Answer these questions from the text on Acts:
(a) Which group met Peter when he returned to Jerusalem?
(b) Where did Barnabas go to get Saul?
(c) What did the church in Antioch send to Christ followers living in Judea?

Text -
*****
Yesterday we encountered the story of how God took the Gospel to the Gentiles.  Because we are Gentiles who look back on this event, it doesn’t seem that big of a deal to us.  After all, why shouldn’t we have the privilege of hearing the Gospel and the opportunity to be saved.  Both The Great Commission and the Acts 1:8 model point to the fact that Jesus wanted everyone to hear the Good News.

But as you get into this chapter, it is quickly evident that not everyone was that excited.  When Peter returned to Jerusalem he was quickly met by a group of Jewish men referred to as “the circumcision party” or “those of the circumcision”.  These may very well have been men saved by the grace of God through Jesus but who were still very ignorant of God’s great grace.  They were still trying to marry the Jewish law with Christianity.

They were men that still clung to the Jewish traditions.  One of those would have been the absolute necessity of circumcision.  This will be a major point of contention later.  Another one of those would have been the long standing cultural divide between Jews and Gentiles.  Many Jews would have thought of Gentiles as no better if not worse than dogs.  They would not have had anything to do with them in any way.  In fact, for Gentiles to even be recognized by religious Jews, they would have had to converted to Judaism.

Peter was quick to tell his story.  As he did, he made a most interesting comparison.  The Gentiles at the home of Cornelius were saved and received the Holy Spirit just like the disciples did on the day of Pentecost.  This is remarkable.  The Samaritans also received the Holy Spirit, but it was in a different way.  The Gentiles, however, had a very similar experience to what happened at Pentecost.  The satisfied those of the circumcision, at least temporarily.

From there the story shifts to the church in Antioch.  We are reintroduced to Barnabas.  I love the way he is described: a good man, full of the Holy Spirit, and faithful.  We should all desire to be known that way.

God was busy saving a lot of Gentiles in Antioch.  Barnabas got a bit overwhelmed and left to go to Tarsus to get Saul.  It is at this point in the Acts narrative that Saul/Paul will begin to take on a much more prominent role.  But in the meantime, Barnabas and Saul teamed up to disciple the believers in Antioch.

The fruit of that discipleship was evident.  First, disciples were first called Christians at Antioch.  In other words, this is the first time that disciples lived such unusually graceful lives that people identified them with Jesus.  Second, the church in Antioch sent financial help to Christ followers living in Judea.  This is the first time we really see a cooperative effort of churches ministering to other churches.  

Posted by Joe Ligon with

Acts 10





This is a pivotal chapter in the Book of Acts as well as in the history of the church.  Until this time, the Gospel had only been shared with the Jews first and then the Samaritans.  As far as we know, no Gentile had been witnessed to and no Gentile had been saved.
*****
Source data -
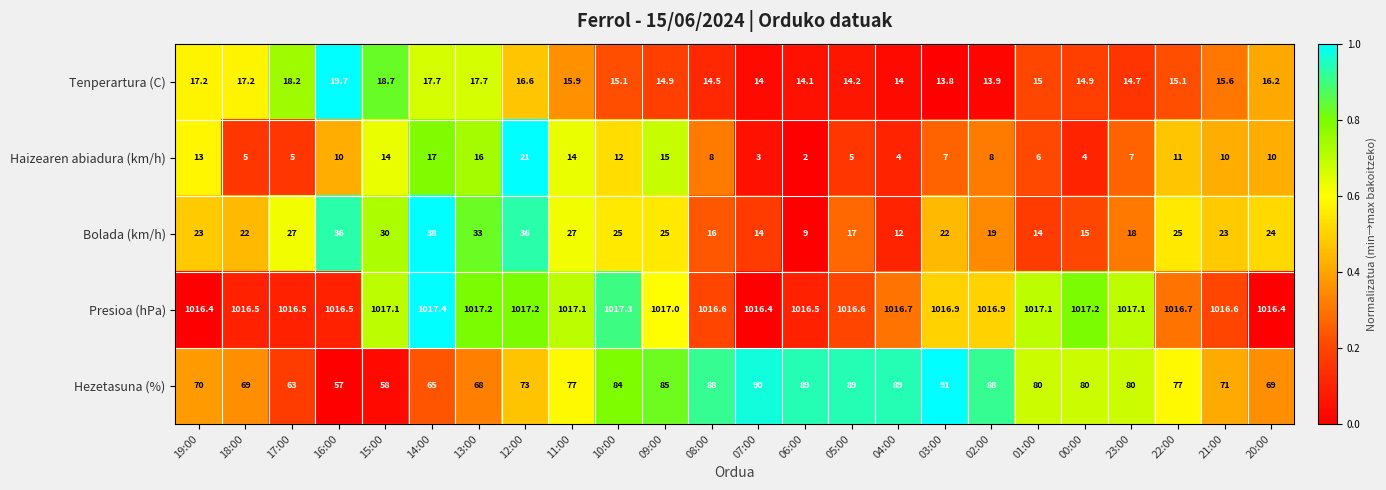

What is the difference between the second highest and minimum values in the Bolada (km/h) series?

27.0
*****
Answer to this exercise -
(a) A group of Jewish men referred to as "the circumcision party" or "those of the circumcision."
(b) Tarsus.
(c) Financial help.